Getting a mortgage is the biggest financial commitment most people make. Yet many buyers walk into lender conversations without understanding how affordability is actually assessed — and end up confused when the offer differs from simple online estimates. This guide explains the full picture: income multiples, stress tests, LTV ratios, credit considerations, and all the costs beyond the deposit.
How Much Can You Borrow? Income Multiples
UK lenders typically lend between 4 and 4.5 times your annual gross income. For joint applications, most lenders use combined gross income. Some examples:
- Single applicant earning £40,000: likely to borrow £160,000–£180,000.
- Joint applicants earning £35,000 + £25,000 (£60,000 combined): likely to borrow £240,000–£270,000.
- High-earning professionals (doctors, solicitors, accountants): some specialist lenders offer 5–5.5× for those earning £75,000+ in stable professions.
Use our Mortgage Calculator to model monthly repayments at different loan amounts and rates.
The Mortgage Stress Test
Since the FCA's Mortgage Market Review (MMR), lenders must verify you can still afford repayments if interest rates rise substantially — typically stress-tested at 6–8% above the standard variable rate. This means:
- You might be offered less than 4.5× income if your other outgoings are high.
- You must demonstrate affordability at a higher rate, even if today's rate is much lower.
- Two people with identical salaries can receive different offers based on their spending and existing commitments.
What Lenders Assess Beyond Income
- Credit score and history: Missed payments, defaults, or CCJs significantly reduce the amount lenders offer — or disqualify you entirely from some lenders. Check your credit file with Experian, Equifax, and TransUnion before applying.
- Existing debts: Personal loans, car finance, credit card balances, and student loans all reduce your disposable income and therefore your mortgage affordability.
- Monthly outgoings: Regular subscriptions, childcare costs, maintenance payments, and general living expenses are factored in.
- Employment type: Employed applicants (PAYE) are easiest to assess. Self-employed typically need 2–3 years of tax returns. Contract workers may need to show consistent contract history.
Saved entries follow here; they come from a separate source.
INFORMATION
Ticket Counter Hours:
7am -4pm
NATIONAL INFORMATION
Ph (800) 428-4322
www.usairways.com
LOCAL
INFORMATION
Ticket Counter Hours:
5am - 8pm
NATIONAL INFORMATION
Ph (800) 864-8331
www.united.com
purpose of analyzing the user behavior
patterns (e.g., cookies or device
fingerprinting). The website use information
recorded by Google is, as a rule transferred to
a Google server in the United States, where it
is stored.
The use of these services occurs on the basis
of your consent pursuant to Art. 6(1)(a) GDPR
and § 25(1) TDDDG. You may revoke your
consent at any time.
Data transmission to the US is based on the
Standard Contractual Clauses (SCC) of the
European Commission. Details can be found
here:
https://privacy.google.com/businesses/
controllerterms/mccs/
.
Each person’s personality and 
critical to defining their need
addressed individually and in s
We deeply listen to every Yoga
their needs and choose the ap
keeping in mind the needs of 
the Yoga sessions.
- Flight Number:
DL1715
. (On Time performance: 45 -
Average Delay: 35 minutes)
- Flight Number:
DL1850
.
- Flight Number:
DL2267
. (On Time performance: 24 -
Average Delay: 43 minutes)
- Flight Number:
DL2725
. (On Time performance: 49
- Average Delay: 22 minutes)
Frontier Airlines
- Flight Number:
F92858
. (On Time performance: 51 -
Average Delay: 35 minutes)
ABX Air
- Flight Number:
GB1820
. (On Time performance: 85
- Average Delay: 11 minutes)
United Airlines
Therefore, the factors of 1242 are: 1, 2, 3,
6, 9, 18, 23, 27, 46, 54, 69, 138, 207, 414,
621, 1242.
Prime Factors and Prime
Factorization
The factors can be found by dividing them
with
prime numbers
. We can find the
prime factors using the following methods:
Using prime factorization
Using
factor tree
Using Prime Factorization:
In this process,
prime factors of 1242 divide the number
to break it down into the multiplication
- Number of dependants: Children and other financial dependants reduce assessed disposable income.
LTV Ratios and How They Affect Your Rate
Loan-to-Value (LTV) is your mortgage as a percentage of the property value. A lower LTV (larger deposit) means less risk for the lender — and substantially better interest rates for you.
| LTV | Deposit on £300,000 home | Rate tier |
|---|---|---|
| 95% | £15,000 | Highest rates — limited lenders |
| 90% | £30,000 | More lenders, better rates |
| 85% | £45,000 | Wider choice, improved rates |
| 75% | £75,000 | Competitive rates tier |
| 60% | £120,000 | Best rates available |
Costs Beyond the Deposit — Budget for These
- Stamp Duty Land Tax (SDLT): 0–12% of the purchase price depending on price and buyer type. First-time buyers have a nil-rate band up to £425,000. Use the Stamp Duty Calculator to get your exact figure.
- Solicitor / conveyancing fees: Typically £1,000–£2,500 including searches and Land Registry fees.
- Mortgage arrangement fee: Usually £999–£2,000. Can often be added to the loan, though you then pay interest on it for the mortgage term.
- Survey: A basic valuation (required by lender) may be free or £300–£500. A HomeBuyer Report (recommended) costs £500–£900. A full structural survey costs £800–£1,500 and is worth it for older properties.
- Buildings insurance: Required from exchange of contracts, not completion. Typically £100–£400/year depending on property and location.
- Removals: Professional removals typically cost £500–£2,000 depending on distance and volume.
- Immediate work: Budget for any repairs, decoration, or appliances needed before or shortly after moving in.
Rule of thumb: Budget at least 3–5% of the property price on top of the deposit for all buying costs combined.
Repayment vs Interest-Only
Most residential mortgages in the UK are repayment mortgages: each monthly payment covers both interest and a portion of the capital, so the loan reduces to zero by the end of the term. Interest-only mortgages have lower monthly payments but you only pay interest — the original loan balance remains at the end of the term and must be repaid in full. Interest-only is mainly available for buy-to-let and requires evidence of a repayment strategy.
Types of Mortgage Rate
- Fixed rate: Your rate and monthly payments stay the same for a set period (2, 3, or 5 years are most common). Protects against rate rises. Usually has Early Repayment Charges (ERCs) if you exit early.
- Tracker: Follows the Bank of England base rate plus a set margin. Payments change with base rate moves. Usually no ERCs — good if rates fall or you plan to remortgage soon.
- Standard Variable Rate (SVR): The lender's default rate after a fixed or tracker deal ends. Usually the most expensive option — remortgage before you default onto SVR.
- Discounted: A discount off the SVR for a fixed period. Payments can vary as SVR changes.